The plates were cleared away, and then it was just Hannah, Isra, and Verity.
“You want to hear, ay?” asked Hannah.
“Yes,” said Verity. “I’m interested.”
“Well,” said Hannah. “The hex of Oeyr, God of Emergence, is usually through breakin’ somethin’. Sometimes bones, sometimes makin’ rips in your muscles, especially your heart.” Hannah tapped her chest. There were two full sections of the Oeya Ashar devoted to ‘defects’, but in Isra’s opinion, it was a relatively small area of what the holy text focused on. Oeyr was not the God of Disorder or God of Asymmetry, but the God of Emergence, how things followed rules with sometimes surprising consequences. And yes, chaos and defects were often a result.
“The hex of Bixzotl, God of Copies,” said Hannah, “Is in copyin’ somethin’ internal to you, like growin’ you a new heart, which kills you before the copy can fade. The worse one is copyin’ all your blood, which also kills you.” She rubbed her chin. “I don’t think that Qymmos, God of Sets, has a hex, but to tell you the truth, I may be wrong and shouldn’t have spoken with such authority earlier. Handy people, but not so good at the physical. Then there’s Kesbin, God of Nothing, and Xuphin, God of Infinity. Kesbin is easy, you just get somethin’ removed, and at its worst, from an archbishop or the like, the whole of you just vanishes. For Xuphin, it’s usually cancer.”
Isra frowned. “You gave their titles.”
“Well,” said Hannah. “I did. I … wasn’t sure you knew your gods, ay? Meant no offense by it.”
Isra kept frowning. She didn’t know what to say in response.
“Thank you for going through that,” said Verity. “It was informative.”
“Like I said,” Hannah shrugged. “Hexes aren’t really used against people anymore, and shame that they ever were.” She looked at Verity. “Kept your lunch?”
“Why wouldn’t I have?” asked Verity. “The dead things we saw in the dungeon were far worse than any description you could have given.”
“Good,” nodded Hannah.
“We have the gods in Tarbin,” said Isra. “I have the six holy books in my home. I’ve read them.”
Hannah nodded. “I meant no offense,” she said again. “I only thought there were things you didn’t know, and it might be a way to say for you so you didn’t have to sit and wonder, or feel like a dunce by askin’ about it.”
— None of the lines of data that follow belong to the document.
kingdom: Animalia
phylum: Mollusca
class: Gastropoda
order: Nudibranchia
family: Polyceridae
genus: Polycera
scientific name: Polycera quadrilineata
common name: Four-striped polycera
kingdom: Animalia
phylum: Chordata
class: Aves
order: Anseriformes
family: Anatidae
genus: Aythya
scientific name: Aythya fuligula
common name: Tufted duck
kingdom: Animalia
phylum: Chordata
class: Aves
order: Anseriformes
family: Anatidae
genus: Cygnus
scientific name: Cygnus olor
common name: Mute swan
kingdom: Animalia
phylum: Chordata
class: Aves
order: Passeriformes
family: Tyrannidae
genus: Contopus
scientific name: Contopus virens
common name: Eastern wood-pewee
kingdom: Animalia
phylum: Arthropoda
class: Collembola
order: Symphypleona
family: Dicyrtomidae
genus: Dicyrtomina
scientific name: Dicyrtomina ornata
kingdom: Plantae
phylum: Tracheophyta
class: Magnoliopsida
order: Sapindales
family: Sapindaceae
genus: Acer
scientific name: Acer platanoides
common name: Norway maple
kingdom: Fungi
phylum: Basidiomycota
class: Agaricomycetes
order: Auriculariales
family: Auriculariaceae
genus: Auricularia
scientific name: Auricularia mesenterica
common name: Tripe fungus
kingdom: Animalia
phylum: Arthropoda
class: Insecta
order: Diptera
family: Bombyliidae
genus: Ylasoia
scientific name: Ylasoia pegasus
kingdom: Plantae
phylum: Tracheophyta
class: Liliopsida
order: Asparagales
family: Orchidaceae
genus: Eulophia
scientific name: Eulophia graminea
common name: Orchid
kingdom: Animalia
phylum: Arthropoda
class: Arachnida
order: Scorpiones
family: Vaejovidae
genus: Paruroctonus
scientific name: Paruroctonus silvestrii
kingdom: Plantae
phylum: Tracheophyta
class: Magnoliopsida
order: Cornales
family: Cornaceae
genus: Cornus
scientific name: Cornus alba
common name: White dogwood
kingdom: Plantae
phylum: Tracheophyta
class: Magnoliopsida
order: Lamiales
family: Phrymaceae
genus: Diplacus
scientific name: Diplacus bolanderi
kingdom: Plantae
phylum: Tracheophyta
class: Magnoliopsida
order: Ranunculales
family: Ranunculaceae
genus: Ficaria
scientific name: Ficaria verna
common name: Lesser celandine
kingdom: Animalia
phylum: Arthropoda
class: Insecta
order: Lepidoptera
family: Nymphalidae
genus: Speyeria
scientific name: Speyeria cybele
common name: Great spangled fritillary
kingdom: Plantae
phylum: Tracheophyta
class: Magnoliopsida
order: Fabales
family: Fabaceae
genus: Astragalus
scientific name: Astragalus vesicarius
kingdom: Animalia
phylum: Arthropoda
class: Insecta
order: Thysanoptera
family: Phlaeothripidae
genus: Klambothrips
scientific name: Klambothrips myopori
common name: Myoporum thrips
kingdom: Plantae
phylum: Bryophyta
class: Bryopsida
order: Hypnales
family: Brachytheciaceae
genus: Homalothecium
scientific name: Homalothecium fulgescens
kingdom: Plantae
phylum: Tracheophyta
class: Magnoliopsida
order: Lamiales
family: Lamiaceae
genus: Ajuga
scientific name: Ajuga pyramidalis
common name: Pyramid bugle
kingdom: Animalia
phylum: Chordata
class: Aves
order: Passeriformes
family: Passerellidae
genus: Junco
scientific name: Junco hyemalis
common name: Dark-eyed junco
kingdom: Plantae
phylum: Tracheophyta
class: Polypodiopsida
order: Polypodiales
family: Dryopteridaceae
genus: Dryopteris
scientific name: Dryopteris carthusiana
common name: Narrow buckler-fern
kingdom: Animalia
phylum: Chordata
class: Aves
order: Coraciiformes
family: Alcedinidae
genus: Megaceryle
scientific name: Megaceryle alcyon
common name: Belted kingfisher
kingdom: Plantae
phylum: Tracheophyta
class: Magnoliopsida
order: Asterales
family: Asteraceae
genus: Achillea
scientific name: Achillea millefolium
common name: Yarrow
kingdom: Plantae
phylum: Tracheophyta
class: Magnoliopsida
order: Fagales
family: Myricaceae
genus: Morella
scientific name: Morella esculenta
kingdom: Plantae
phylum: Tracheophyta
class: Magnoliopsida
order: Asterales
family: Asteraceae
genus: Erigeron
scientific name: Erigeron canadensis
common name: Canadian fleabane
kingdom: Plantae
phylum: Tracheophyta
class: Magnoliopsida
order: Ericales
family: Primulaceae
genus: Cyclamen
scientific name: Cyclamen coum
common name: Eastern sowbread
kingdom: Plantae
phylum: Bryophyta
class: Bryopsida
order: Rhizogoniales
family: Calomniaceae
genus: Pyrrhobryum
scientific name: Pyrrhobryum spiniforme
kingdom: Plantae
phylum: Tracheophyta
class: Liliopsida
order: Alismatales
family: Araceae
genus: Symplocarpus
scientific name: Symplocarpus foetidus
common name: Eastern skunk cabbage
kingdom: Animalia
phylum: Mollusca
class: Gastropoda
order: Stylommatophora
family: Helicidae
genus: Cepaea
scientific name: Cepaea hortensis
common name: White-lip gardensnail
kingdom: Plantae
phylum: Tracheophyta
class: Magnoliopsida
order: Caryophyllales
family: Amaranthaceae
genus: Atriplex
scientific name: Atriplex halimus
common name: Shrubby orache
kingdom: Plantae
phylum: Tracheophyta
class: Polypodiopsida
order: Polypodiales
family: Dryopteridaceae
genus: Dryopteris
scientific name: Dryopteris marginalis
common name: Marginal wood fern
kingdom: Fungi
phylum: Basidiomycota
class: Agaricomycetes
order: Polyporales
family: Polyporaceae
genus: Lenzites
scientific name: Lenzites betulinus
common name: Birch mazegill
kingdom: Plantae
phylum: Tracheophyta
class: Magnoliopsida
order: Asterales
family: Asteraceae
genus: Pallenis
“Not that you’d be a dunce just because you didn’t know something,” said Verity, rushing to follow Hannah.
“It was a kind gesture,” said Isra, making an effort to relax. Sometimes with the animals, they realized that they had made a mistake and took some time to calm down. She endeavored to be better than them. “Thank you for the thought.”
“No problem,” said Hannah. “Now, since you’re here and all, can we finally see what you can do?”